Among the poets cited by Professor Cunningham, Geoffrey Hill is certainly a significant contemporary poet, some of whose poems deal with religion. But Hill’s interest in religion seems mostly to arise from its relevance to the history of England. I don’t get any feeling from his poems that they are inspired by religious belief, of the sort that inspired Vaughn, Herbert, and Hopkins. I was not familiar with the poetry of the others named by Professor Cunningham (although of course I have heard of Rowan Williams as the current archbishop of Canterbury). I borrowed a book by David Middleton, and I have to admit that his poetry does show religious inspiration, and that I liked it. Unfortunately our central library at the University of Texas (one of the largest university libraries in the country) does not have books of the others’ poetry, and I couldn’t find their poetry on the Internet, so I can’t comment on them.

About Shakespeare, Professor Cunningham doesn’t indicate what authorities would disagree with me, so I have to rely on my own reading of Shakespeare’s work. He of course wrote in a religious time, and about religious times, so churchmen necessarily appear as characters in Shakespeare’s plays and his language naturally draws on many words and ideas from Christian traditions. But I note that his clergy are generally worldly schemers, like Winchester in Henry VI or Canterbury and Ely in Henry V or Wolsey in Henry VIII, or they are marplots, like Friar Lawrence, or prigs, like the priest who refuses to bury Ophelia in hallowed ground. More significant, few if any of his characters are motivated by religious belief. It’s true that Hamlet tells himself that he would commit suicide if the Almighty had not fixed His canon against self-slaughter, and that he would kill Claudius if the king were not at his prayers, but aren’t these just more of his excuses for delay? Where Hamlet seems most sincere, as in his meditation on the skull of Yorick, he is least Christian. Shakespeare does write about revenge and forgiveness and mercy, but when he brings in supernatural characters, they are fairies and sorcerers, not saints or angels.

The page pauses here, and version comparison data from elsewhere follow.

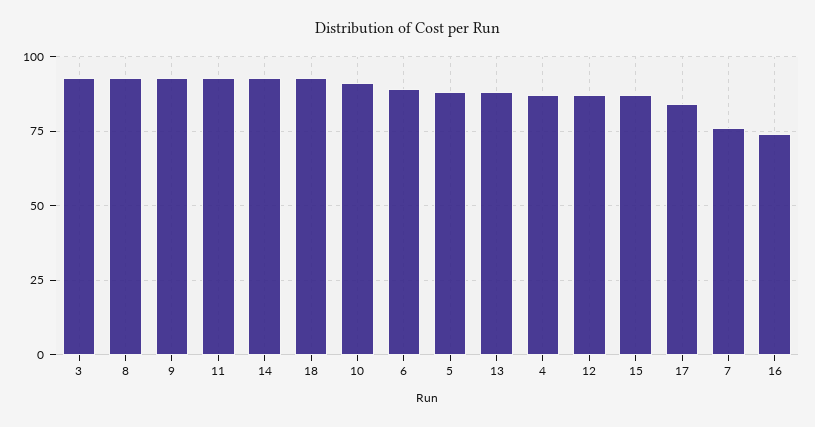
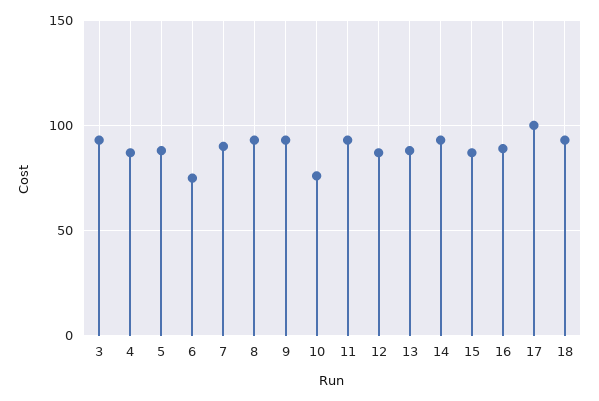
10: 90 -> 75
6: 90 -> 75
17: 85 -> 100
7: 75 -> 90
16: 75 -> 90

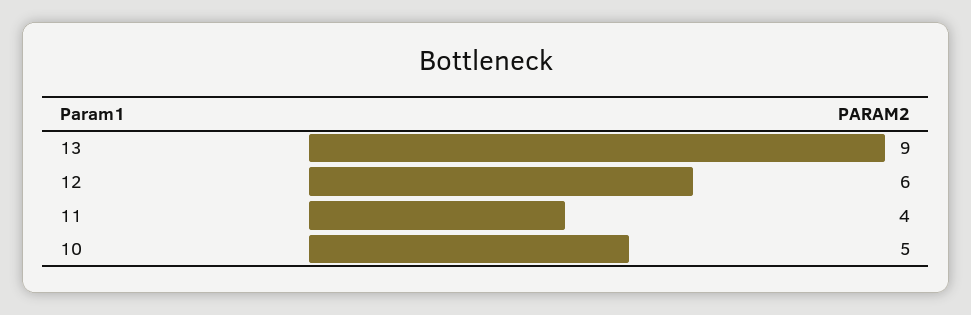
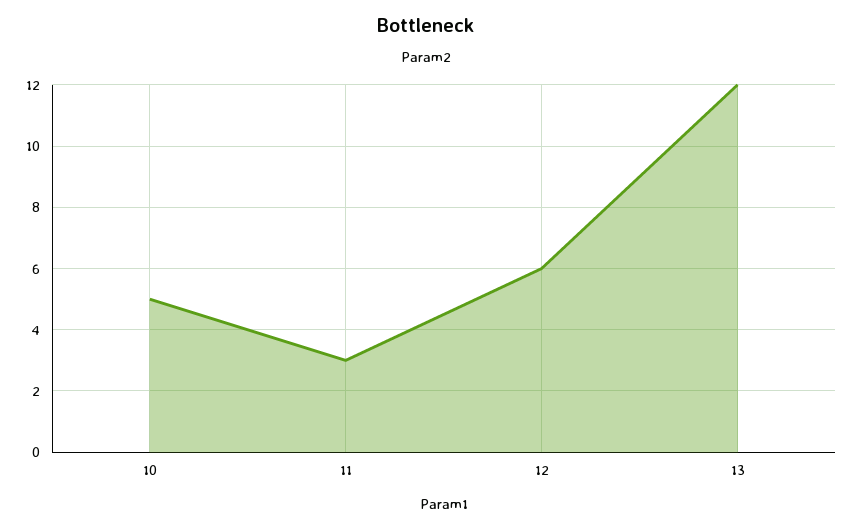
13: 9 -> 12
11: 4 -> 3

Mr. Castner is right that I focus in my article on belief in the supernatural. I can’t help but care whether the “larger power” of which William James wrote has an independent existence, outside humanity, or is something we have created or like to imagine. It’s just a guess that in the long run there will be enough people who care about what is real that the decline of religious belief will lead to a decline in the other trappings of religion.

The Reverend Blayney Colmore acknowledges that the ancient texts and rituals in which he has been immersed as an Episcopal priest were not about facts but about the wonder of finding ourselves in this unlikely existence. I share his sense of wonder, and I hope that he will not be offended if I cite his remark as an example of what I mean by the decline of religious belief. I have to add that, perhaps through his life in his church, Reverend Colmore has evidently gained a courage and a sweetness of temper that I can only envy and admire.

Two corrections: As a reader points out, Will Herberg was a theologian and a religious figure, but not a rabbi. Also, I should not have included Lisieux along with Paris and Oxford as a site of scientific advance in the fourteenth century. I was thinking of Nicole Oresme, bishop of Lisieux, but as another reader informs me, Oresme lived in Lisieux for only two years, and his scientific work was done in Paris.